# Prove by induction:$\sum_{i=0}^n 3^i = \frac {(3^{n+1})-1}{2}$

Prove by induction: $$\sum_{i=0}^n 3^i = \frac {(3^{n+1})-1}{2}$$

Basis: For $n=0$ we have $1 = 1$

Inductive Step: Now this is where I don't know what to do, any kind of help would be much appreciated. Thanks!

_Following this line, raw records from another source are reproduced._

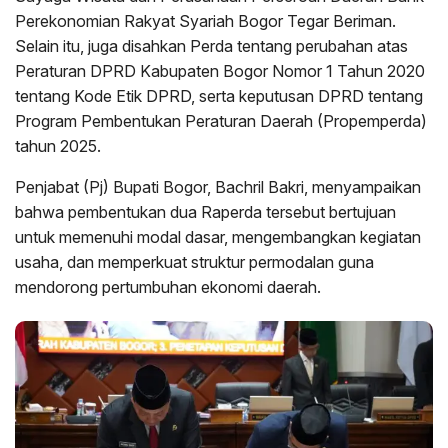
Perekonomian Rakyat Syariah Bogor Tegar Beriman.
Selain itu, juga disahkan Perda tentang perubahan atas
Peraturan DPRD Kabupaten Bogor Nomor 1 Tahun 2020
tentang Kode Etik DPRD, serta keputusan DPRD tentang
Program Pembentukan Peraturan Daerah (Propemperda)
tahun 2025.
Penjabat (Pj) Bupati Bogor, Bachril Bakri, menyampaikan
bahwa pembentukan dua Raperda tersebut bertujuan
untuk memenuhi modal dasar, mengembangkan kegiatan
usaha, dan memperkuat struktur permodalan guna
mendorong pertumbuhan ekonomi daerah.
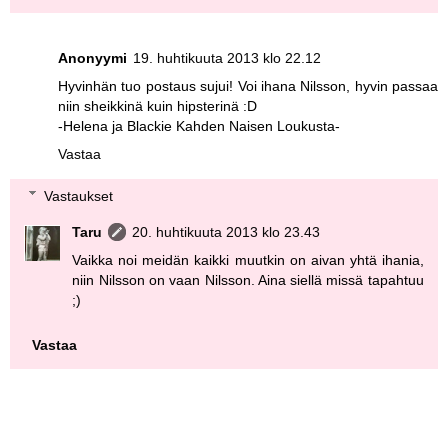
Anonyymi
19. huhtikuuta 2013 klo 22.12
Hyvinhän tuo postaus sujui! Voi ihana Nilsson, hyvin passaa
niin sheikkinä kuin hipsterinä :D
-Helena ja Blackie Kahden Naisen Loukusta-
Vastaa
Vastaukset
Taru
20. huhtikuuta 2013 klo 23.43
Vaikka noi meidän kaikki muutkin on aivan yhtä ihania,
niin Nilsson on vaan Nilsson. Aina siellä missä tapahtuu
;)
Vastaa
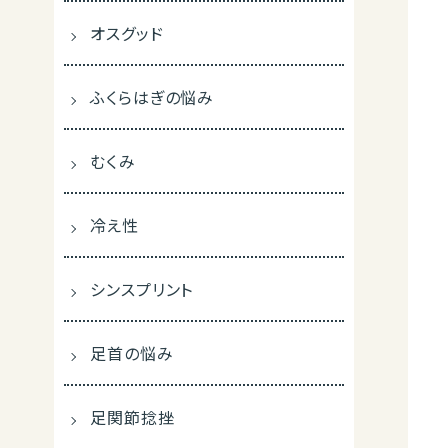
オスグッド
ふくらはぎの悩み
むくみ
冷え性
シンスプリント
足首の悩み
足関節捻挫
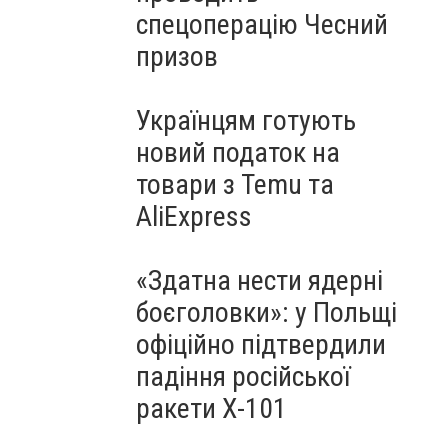
спецоперацію Чесний
призов
Українцям готують
новий податок на
товари з Temu та
AliExpress
«Здатна нести ядерні
боєголовки»: у Польщі
офіційно підтвердили
падіння російської
ракети Х-101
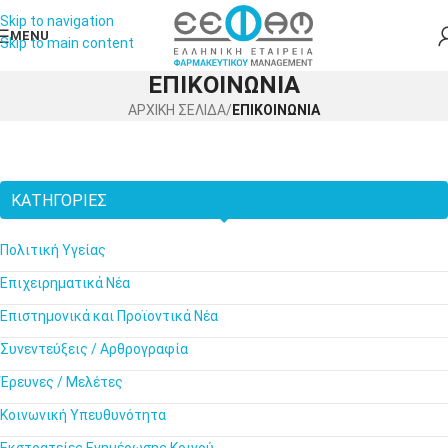
Skip to navigation
MENU
Skip to main content
ΕΠΙΚΟΙΝΩΝΙΑ
ΑΡΧΙΚΗ ΣΕΛΙΔΑ
/
ΕΠΙΚΟΙΝΩΝΙΑ
ΚΑΤΗΓΟΡΊΕΣ
Πολιτική Υγείας
Επιχειρηματικά Νέα
Επιστημονικά και Προϊοντικά Νέα
Συνεντεύξεις / Αρθρογραφία
Έρευνες / Μελέτες
Κοινωνική Υπευθυνότητα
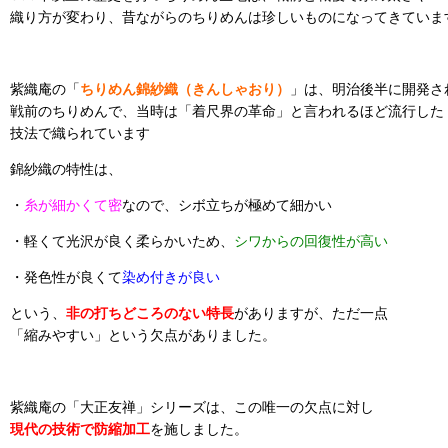
織り方が変わり、昔ながらのちりめんは珍しいものになってきていま
紫織庵の「
ちりめん錦紗織（きんしゃおり）
」は、明治後半に開発さ
戦前のちりめんで、当時は「着尺界の革命」と言われるほど流行した
技法で織られています
錦紗織の特性は、
・
糸が細かくて密
なので、シボ立ちが極めて細かい
・軽くて光沢が良く柔らかいため、
シワからの回復性が高い
・発色性が良くて
染め付きが良い
という、
非の打ちどころのない特長
がありますが、ただ一点
「縮みやすい」という欠点がありました。
紫織庵の「大正友禅」シリーズは、この唯一の欠点に対し
現代の技術で防縮加工
を施しました。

• Have you tried anything yourself? If you have any idea as to how the proof might go then indicating this would be useful. – Joe Tait Apr 1 '14 at 8:44

Inductive Step: Assume that the expression holds for $n$. We want to prove that the expression holds also for $n+1$. That is \begin{align*}\sum_{i=0}^{n+1} 3^i &=\sum_{i=0}^n 3^i +3^{n+1}=^{\text{assumption of inductive step}}\\&= \frac {(3^{n+1})-1}{2}+3^{n+1}=\frac{3^{n+1}-1+2\cdot3^{n+1}}{2}=\frac{3\cdot3^{n+1}-1}{2}=\frac{3^{n+2}-1}{2}\\&=\frac{3^{(n+1)+1}-1}{2}\end{align*} which proves that the expression holds also for $n+1$.

You have the base step.

Induction hypothesis: Assume that $$\sum_{i=0}^k3^i=\frac{3^{k+1}-1}{2}$$

for some $k\ge0$

Inductive step: Then \begin{align}\sum_{i=0}^{k+1}&=3^{k+1}+\sum_{i=0}^k3^i\\&=3^{k+1}+\frac{3^{k+1}-1}{2}\\&=\frac{3^{k+2}-1}{2}\end{align}

Thus our formula is proved.

Hint:$$\sum_{i=0}^{n+1}3^{i}=\sum_{i=0}^{n}3^{i}+3^{n+1}=\frac{3^{n+1}-1}{3-1}+3^{n+1}=\dots$$